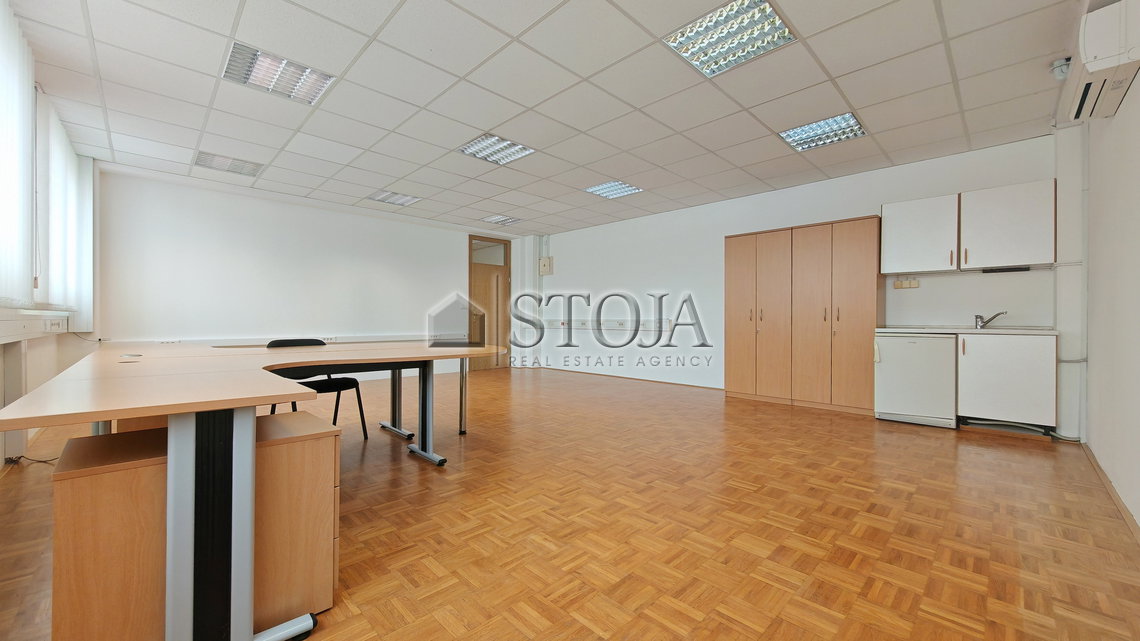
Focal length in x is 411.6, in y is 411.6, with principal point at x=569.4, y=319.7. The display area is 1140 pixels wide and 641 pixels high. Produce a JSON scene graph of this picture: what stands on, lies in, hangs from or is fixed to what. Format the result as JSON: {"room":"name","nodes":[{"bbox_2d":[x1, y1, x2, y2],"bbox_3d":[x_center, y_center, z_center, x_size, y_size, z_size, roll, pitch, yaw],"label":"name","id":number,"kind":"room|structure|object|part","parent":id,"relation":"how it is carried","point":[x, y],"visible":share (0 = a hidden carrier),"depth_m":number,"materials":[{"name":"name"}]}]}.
{"room":"office","nodes":[
{"label":"office","id":0,"kind":"room"},
{"bbox_2d":[0,2,102,463],"bbox_3d":[-2.844,-0.386,1.794,6.966,2.714,0.351,0,0,45],"label":"left wall","id":1,"kind":"structure","parent":0,"point":[1,405],"depth_m":3.12,"materials":[{"name":"white paint"}]},
{"bbox_2d":[0,1,34,306],"bbox_3d":[-2.790,-0.880,1.961,1.791,1.653,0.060,0,0,45],"label":"vertical blind","id":2,"kind":"object","parent":1,"relation":"attached to","point":[29,102],"visible":0.99,"depth_m":2.34,"materials":[{"name":"white fabric"}]},
{"bbox_2d":[0,307,69,342],"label":"cable trunking","id":3,"kind":"object","parent":1,"relation":"attached to","point":[38,312],"visible":0.94,"depth_m":2.62,"materials":[{"name":"white plastic"}]},
{"bbox_2d":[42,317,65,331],"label":"socket","id":4,"kind":"object","parent":1,"relation":"attached to","point":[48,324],"visible":0.99,"depth_m":3.13,"materials":[{"name":"white plastic"}]},
{"bbox_2d":[35,91,92,324],"bbox_3d":[-4.236,-0.828,3.459,1.000,1.674,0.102,0,0,45],"label":"vertical blind","id":5,"kind":"object","parent":1,"relation":"attached to","point":[60,147],"visible":0.81,"depth_m":3.33,"materials":[{"name":"white fabric"}]},
{"bbox_2d":[94,168,533,377],"bbox_3d":[-3.121,-0.356,6.506,0.229,2.647,6.015,0,0,45],"label":"back wall","id":6,"kind":"structure","parent":0,"point":[215,239],"depth_m":5.48,"materials":[{"name":"white paint"}]},
{"bbox_2d":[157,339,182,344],"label":"wall socket","id":7,"kind":"object","parent":6,"relation":"attached to","point":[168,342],"visible":0.95,"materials":[{"name":"white plastic"}]},
{"bbox_2d":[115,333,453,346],"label":"wall trunking","id":8,"kind":"object","parent":6,"relation":"attached to","point":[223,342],"visible":0.67,"depth_m":5.45,"materials":[{"name":"white plastic"}]},
{"bbox_2d":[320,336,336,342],"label":"wall socket","id":9,"kind":"object","parent":6,"relation":"attached to","point":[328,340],"visible":0.82,"depth_m":5.76,"materials":[{"name":"white plastic"}]},
{"bbox_2d":[465,233,510,371],"bbox_3d":[-1.543,-0.312,7.861,0.148,2.494,0.976,0,0,45],"label":"door","id":10,"kind":"structure","parent":6,"relation":"in","point":[485,283],"depth_m":7.85,"materials":[{"name":"brown wood"}]},
{"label":"transom window","id":11,"kind":"part","parent":10,"relation":"part of","materials":[{"name":"glass"}]},
{"bbox_2d":[3,0,1085,236],"bbox_3d":[-0.287,-1.700,3.623,7.555,0.120,6.394,0,0,45],"label":"ceiling","id":12,"kind":"structure","parent":0,"point":[741,163],"depth_m":2.98,"materials":[{"name":"white tile"}]},
{"bbox_2d":[193,151,262,176],"bbox_3d":[-3.635,-1.670,4.415,0.444,0.039,0.521,0,0,45],"label":"ceiling light","id":13,"kind":"object","parent":12,"relation":"in","point":[200,161],"visible":0.98,"depth_m":4.39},
{"bbox_2d":[221,41,334,104],"bbox_3d":[-1.982,-1.659,2.810,0.453,0.067,0.543,0,0,45],"label":"ceiling light","id":14,"kind":"object","parent":12,"relation":"in","point":[304,70],"visible":0.94,"depth_m":2.77,"materials":[{"name":"silver metal"}]},
{"bbox_2d":[366,189,420,206],"bbox_3d":[-2.382,-1.660,5.564,0.507,0.052,0.526,0,0,45],"label":"ceiling light","id":15,"kind":"object","parent":12,"relation":"in","point":[394,200],"visible":0.98,"depth_m":5.54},
{"bbox_2d":[458,133,534,165],"bbox_3d":[-0.714,-1.659,3.984,0.542,0.059,0.548,0,0,45],"label":"ceiling light","id":16,"kind":"object","parent":12,"relation":"in","point":[489,157],"visible":0.95,"depth_m":3.97,"materials":[{"name":"white metal"}]},
{"bbox_2d":[482,214,521,225],"bbox_3d":[-1.123,-1.658,6.773,0.464,0.049,0.490,0,0,45],"label":"ceiling light","id":17,"kind":"object","parent":12,"relation":"in","point":[506,220],"visible":0.99,"depth_m":6.74,"materials":[{"name":"white metal"}]},
{"bbox_2d":[584,180,642,199],"bbox_3d":[0.537,-1.648,5.175,0.537,0.052,0.530,0,0,45],"label":"ceiling light","id":18,"kind":"object","parent":12,"relation":"in","point":[627,188],"visible":0.96,"depth_m":5.15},
{"bbox_2d":[664,0,794,77],"bbox_3d":[0.918,-1.648,2.398,0.541,0.054,0.521,0,0,45],"label":"ceiling light","id":19,"kind":"object","parent":12,"relation":"in","point":[765,13],"visible":0.97,"depth_m":2.38,"materials":[{"name":"silver metal"}]},
{"bbox_2d":[778,112,867,151],"bbox_3d":[2.183,-1.642,3.586,0.535,0.063,0.508,0,0,45],"label":"ceiling light","id":20,"kind":"object","parent":12,"relation":"in","point":[852,127],"visible":0.91,"depth_m":3.57,"materials":[{"name":"silver metal"}]},
{"bbox_2d":[2,368,1139,640],"bbox_3d":[-0.322,1.019,3.761,7.377,0.109,6.360,0,0,45],"label":"parquet floor","id":21,"kind":"structure","parent":0,"point":[703,623],"depth_m":1.94,"materials":[{"name":"brown wood"}]},
{"bbox_2d":[3,454,58,466],"bbox_3d":[-3.574,0.913,2.763,0.316,0.086,0.251,0,0,45],"label":"cable","id":22,"kind":"object","parent":21,"relation":"on","point":[13,460],"visible":0.63,"depth_m":2.73,"materials":[{"name":"black plastic"}]},
{"bbox_2d":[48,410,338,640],"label":"drawer cabinet","id":23,"kind":"object","parent":21,"relation":"on","point":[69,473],"visible":0.82,"depth_m":1.14,"materials":[{"name":"brown wood"}]},
{"bbox_2d":[2,337,508,640],"bbox_3d":[-1.294,0.578,2.470,2.388,0.763,2.257,0,0,45],"label":"desk","id":24,"kind":"object","parent":21,"relation":"on","point":[248,403],"visible":0.99,"depth_m":1.25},
{"bbox_2d":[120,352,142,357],"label":"cable grommet","id":25,"kind":"object","parent":24,"relation":"on","point":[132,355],"visible":0.98,"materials":[{"name":"white"}]},
{"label":"leg","id":26,"kind":"part","parent":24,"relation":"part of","materials":[{"name":"metal"}]},
{"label":"leg","id":27,"kind":"part","parent":24,"relation":"part of","materials":[{"name":"metal"}]},
{"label":"legs","id":28,"kind":"part","parent":24,"relation":"part of","materials":[{"name":"metal"}]},
{"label":"leg","id":29,"kind":"part","parent":24,"relation":"part of","materials":[{"name":"metal"}]},
{"bbox_2d":[266,338,368,438],"bbox_3d":[-1.974,0.559,3.171,0.540,0.798,0.549,0,0,27],"label":"chair","id":30,"kind":"object","parent":21,"relation":"on","point":[343,385],"visible":0.47,"depth_m":3.21,"materials":[{"name":"black"}]},
{"bbox_2d":[725,216,881,414],"bbox_3d":[2.673,-0.043,4.885,1.631,2.028,0.461,0,0,45],"label":"wardrobe","id":31,"kind":"object","parent":21,"relation":"on","point":[862,281],"visible":0.97,"depth_m":4.60,"materials":[{"name":"brown wood"}]},
{"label":"cabinet door","id":32,"kind":"part","parent":31,"relation":"part of","materials":[{"name":"brown wood"}]},
{"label":"cabinet door","id":33,"kind":"part","parent":31,"relation":"part of","materials":[{"name":"brown wood"}]},
{"bbox_2d":[873,332,957,428],"bbox_3d":[3.371,0.553,4.032,0.587,0.841,0.594,0,0,45],"label":"mini fridge","id":34,"kind":"object","parent":21,"relation":"on","point":[891,367],"visible":0.86,"depth_m":3.81,"materials":[{"name":"white metal"}]},
{"bbox_2d":[956,331,1057,433],"bbox_3d":[3.818,0.544,3.663,0.617,0.854,0.601,0,0,45],"label":"base cabinet","id":35,"kind":"object","parent":21,"relation":"on","point":[998,365],"visible":0.85,"depth_m":3.44,"materials":[{"name":"white laminate"}]},
{"bbox_2d":[874,326,1058,335],"bbox_3d":[3.659,0.099,3.844,1.336,0.036,0.617,0,0,45],"label":"countertop","id":36,"kind":"structure","parent":35,"relation":"on","point":[891,330],"depth_m":3.62,"materials":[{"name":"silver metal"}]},
{"bbox_2d":[974,311,1007,328],"bbox_3d":[3.938,-0.011,3.841,0.177,0.162,0.175,0,0,-2],"label":"tap","id":37,"kind":"object","parent":36,"relation":"on","point":[980,318],"visible":0.99,"depth_m":3.86,"materials":[{"name":"silver metal"}]},
{"bbox_2d":[537,133,1060,424],"bbox_3d":[1.888,-0.353,6.002,7.055,2.641,0.212,0,0,45],"label":"back wall","id":38,"kind":"structure","parent":0,"point":[860,200],"depth_m":5.71,"materials":[{"name":"white paint"}]},
{"bbox_2d":[539,257,553,274],"bbox_3d":[-0.471,-1.052,8.036,0.247,0.336,0.136,0,0,45],"label":"electrical box","id":39,"kind":"object","parent":38,"relation":"attached to","point":[547,261],"visible":0.99,"depth_m":7.98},
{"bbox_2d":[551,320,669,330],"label":"cable trunking","id":40,"kind":"object","parent":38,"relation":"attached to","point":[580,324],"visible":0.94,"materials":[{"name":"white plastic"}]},
{"bbox_2d":[527,366,722,389],"bbox_3d":[0.946,0.939,6.793,4.055,0.061,0.017,0,0,45],"label":"baseboard","id":41,"kind":"structure","parent":38,"relation":"attached to","point":[708,387],"depth_m":6.61,"materials":[{"name":"brown wood"}]},
{"bbox_2d":[893,277,919,288],"bbox_3d":[3.495,-0.376,4.272,0.213,0.103,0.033,0,0,45],"label":"wall socket","id":42,"kind":"object","parent":38,"relation":"attached to","point":[916,285],"visible":0.99,"depth_m":4.28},
{"bbox_2d":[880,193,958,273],"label":"upper cabinet","id":43,"kind":"object","parent":38,"relation":"attached to","point":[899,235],"visible":0.95,"depth_m":3.95,"materials":[{"name":"white laminate"}]},
{"bbox_2d":[959,179,1056,270],"bbox_3d":[4.050,-0.853,3.850,0.642,0.712,0.400,0,0,45],"label":"upper cabinet","id":44,"kind":"object","parent":38,"relation":"attached to","point":[1000,190],"visible":0.97,"depth_m":3.70,"materials":[{"name":"white wood"}]},
{"bbox_2d":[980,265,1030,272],"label":"under-cabinet light","id":45,"kind":"object","parent":44,"relation":"attached to","point":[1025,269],"visible":0.98,"depth_m":3.64,"materials":[{"name":"black"}]},
{"bbox_2d":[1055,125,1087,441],"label":"pipe","id":46,"kind":"object","parent":38,"relation":"attached to","point":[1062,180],"visible":0.84,"depth_m":3.43,"materials":[{"name":"white"}]},
{"bbox_2d":[1078,51,1139,532],"bbox_3d":[2.124,-0.354,1.227,0.174,2.670,5.809,0,0,45],"label":"right wall","id":47,"kind":"structure","parent":0,"point":[1095,448],"depth_m":2.34,"materials":[{"name":"white paint"}]},
{"bbox_2d":[1049,57,1071,79],"bbox_3d":[3.145,-1.607,2.632,0.111,0.115,0.112,0,0,45],"label":"security camera","id":48,"kind":"object","parent":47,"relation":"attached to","point":[1058,66],"visible":0.84,"depth_m":2.62,"materials":[{"name":"white"}]},
{"bbox_2d":[1058,0,1139,124],"bbox_3d":[2.775,-1.346,2.143,0.217,0.342,0.759,0,0,45],"label":"air conditioner","id":49,"kind":"object","parent":47,"relation":"attached to","point":[1089,55],"visible":0.97,"depth_m":1.98,"materials":[{"name":"white plastic"}]},
{"bbox_2d":[1081,441,1139,542],"bbox_3d":[2.090,0.952,1.356,0.016,0.069,5.097,0,0,45],"label":"baseboard","id":50,"kind":"structure","parent":47,"relation":"attached to","point":[1105,479],"depth_m":2.24,"materials":[{"name":"brown wood"}]}
]}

★ ★ ★ ★ ★ ★ ★

THE TASK
The lines you need are those containing "office"; find them in the records and copy them.

FINISHED TASK
{"room":"office","nodes":[
{"label":"office","id":0,"kind":"room"},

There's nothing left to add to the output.